Questions and Answers

This page answers some of the burning questions on the seL4 (secure, embedded L4) microkernel and its formal verification.

Where can I download seL4?

Binaries of seL4 on ARM and x86 architectures are available for academic research and education use. Click here to download seL4

Yes, yes, it's verified. But does it run Linux?

We're pleased to say that it does. Presently, we have a para-virtualized version of Linux running on top of the (unverified) x86 port of seL4. There are plans to port Linux to the verified ARM version of seL4 as well.

Does seL4 run Windows, Windows CE, Darwin, iPhone OS, Android, Symbian, ..?

Currently not, but there is no reason why it couldn't, given appropriate agreements and funding.

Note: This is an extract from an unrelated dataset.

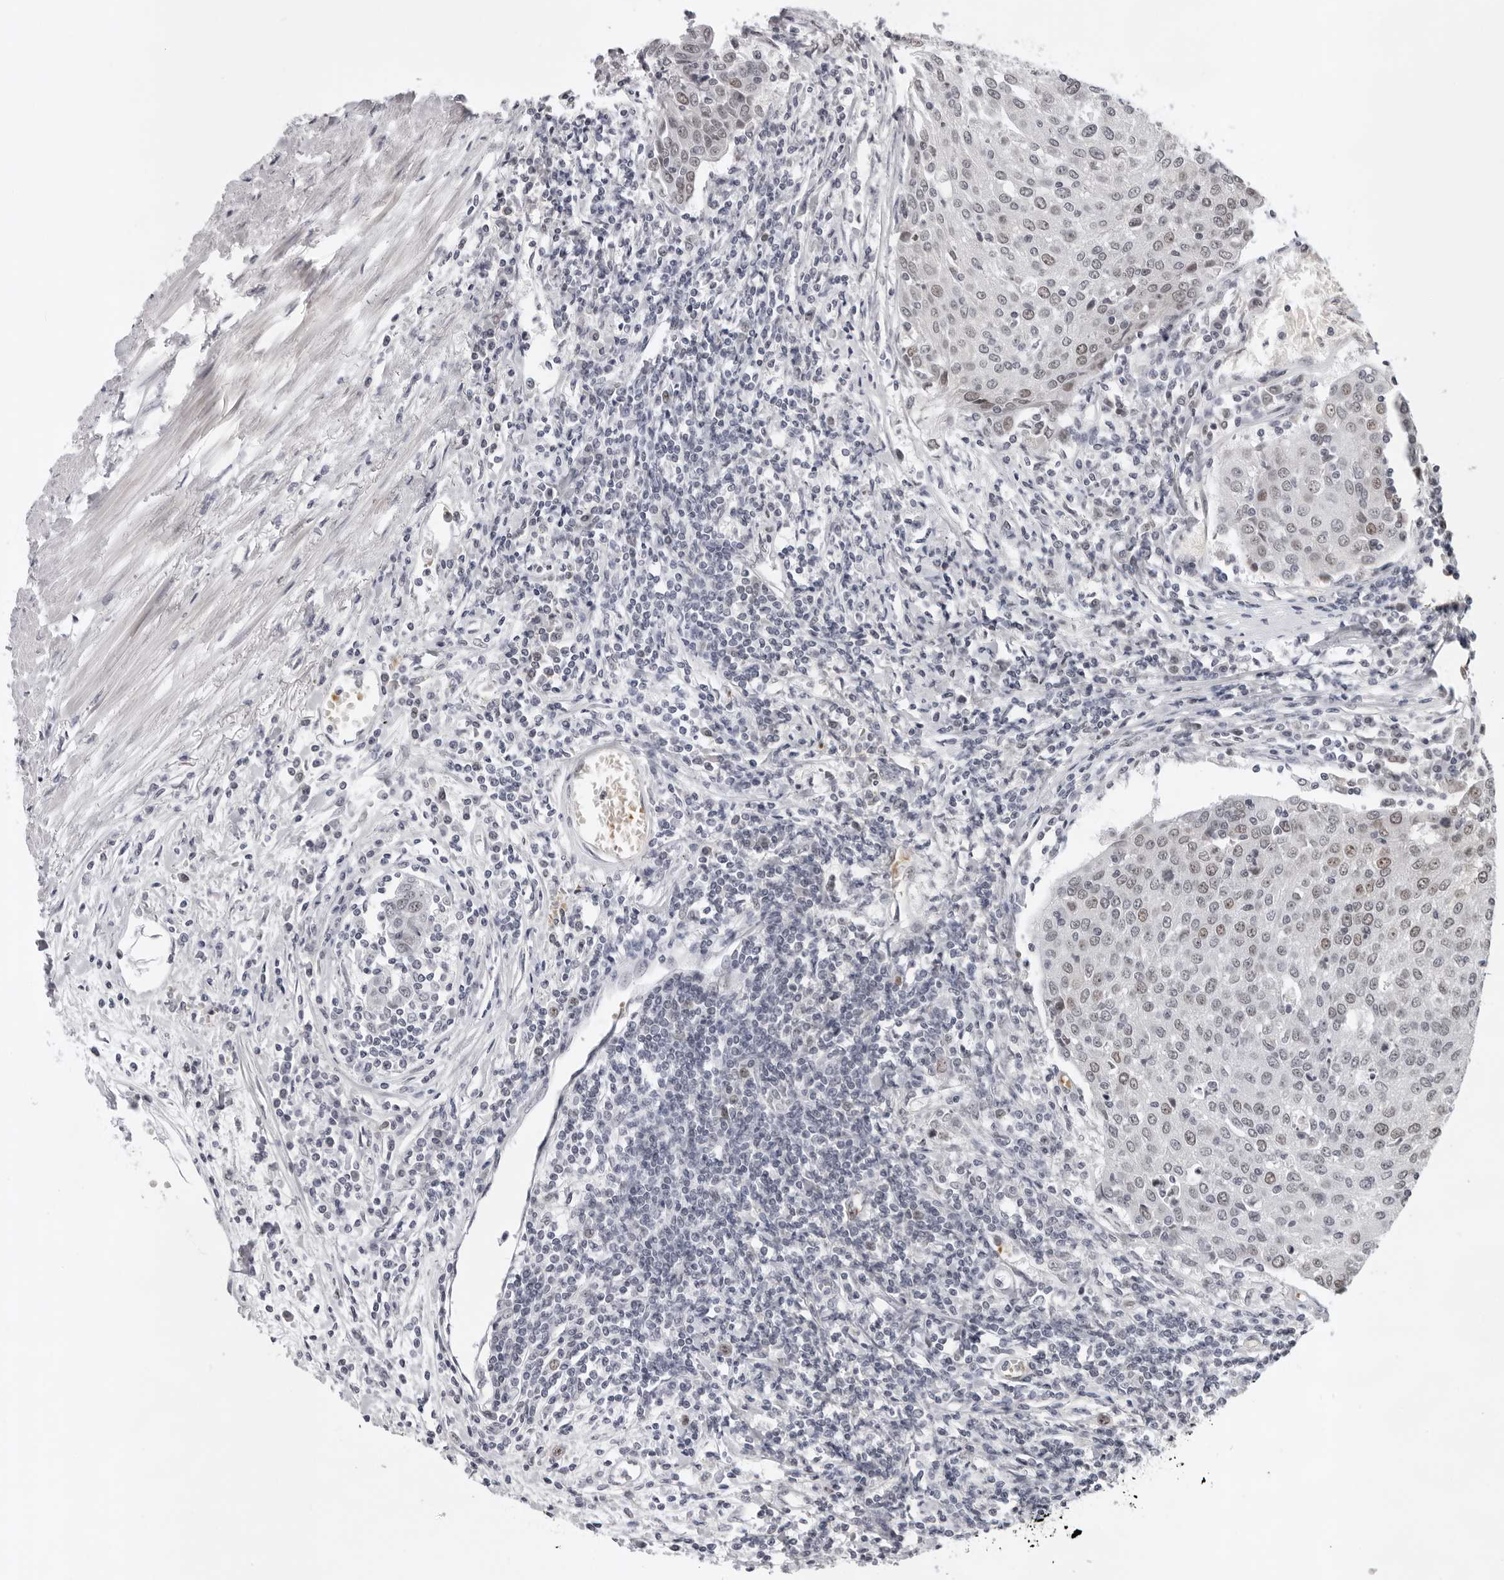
{"staining": {"intensity": "weak", "quantity": ">75%", "location": "nuclear"}, "tissue": "urothelial cancer", "cell_type": "Tumor cells", "image_type": "cancer", "snomed": [{"axis": "morphology", "description": "Urothelial carcinoma, High grade"}, {"axis": "topography", "description": "Urinary bladder"}], "caption": "High-magnification brightfield microscopy of urothelial carcinoma (high-grade) stained with DAB (3,3'-diaminobenzidine) (brown) and counterstained with hematoxylin (blue). tumor cells exhibit weak nuclear staining is identified in approximately>75% of cells. The staining is performed using DAB brown chromogen to label protein expression. The nuclei are counter-stained blue using hematoxylin.", "gene": "USP1", "patient": {"sex": "female", "age": 85}}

What platforms does seL4 run on?

Currently, ARM11 and x86.

Does seL4 support multi-core?

There is currently only experimental and unverified multi-core support for seL4. Meaningful support of multi-core chips together with formal verification still is a research challenge.

Does seL4 have zero bugs?

Our proof states that, if the proof assumptions are true, the seL4 kernel has no deviations from its specification. There may still be unexpected features in the specification and one or more of the assumptions may not apply. In particular, the remaining implementation details below the level of the C programming language may still contain as many or few defects as other well-engineered software. The proof and assumption page has the longer version.

Is seL4 proven secure?

No, it is not. The proof states and shows functional correctness, not security. Functional correctness implies the absence of many security common problems, provided the proof assumptions hold (see also the longer version), but it does not mean that the kernel or system as a whole is "secure". Such a statement would first require a precise mathematical definition of what secure means. We are working on proving precisely defined, high-level security properties of seL4 in the future. These proofs will provide stronger assurance than what is possible of current systems, but they will still be up to assumptions and classes of attack vectors.

If I run seL4, is my system secure?

Not automatically, no. Security is a question that spans the whole system, including its human parts. An OS kernel, verified or not, does not automatically make a system secure. It can, however, provide the system architect and user with strong mechanisms to implement security policies.

What does seL4 provide?

Microkernels like seL4 are very small operating system kernels. The kernel by definition is the part of the software that runs in the most privileged access mode of the hardware. The idea of a microkernel is to minimise this all-powerful code base. Microkernels typically do not provide device drivers, file systems or network stacks. All of these run in user mode and can be made to perform as well or better than the same services running in kernel mode in monolithic systems. The seL4 kernel provides the following mechanisms to build such user-level services on top: threads, scheduling, inter-process communication (IPC), virtual memory, interrupts, and access control via capabilities.

Where can seL4 be used?

seL4 is a general-purpose microkernel, so the right answer is: anywhere, really. The main target are embedded systems with security or reliability requirements, but that is not exclusive. Using a microkernel like seL4 makes sense on platforms that provide virtual memory protection and for application areas where you would like to isolate different parts of the software from each other. For many systems, this is just common sense and good software engineering practise. For some systems it is essential. Immediate applications that come to mind are in the financial, medical, automative, aero-space, and defence sectors. There is no reason seL4 could not run on a normal desktop computer.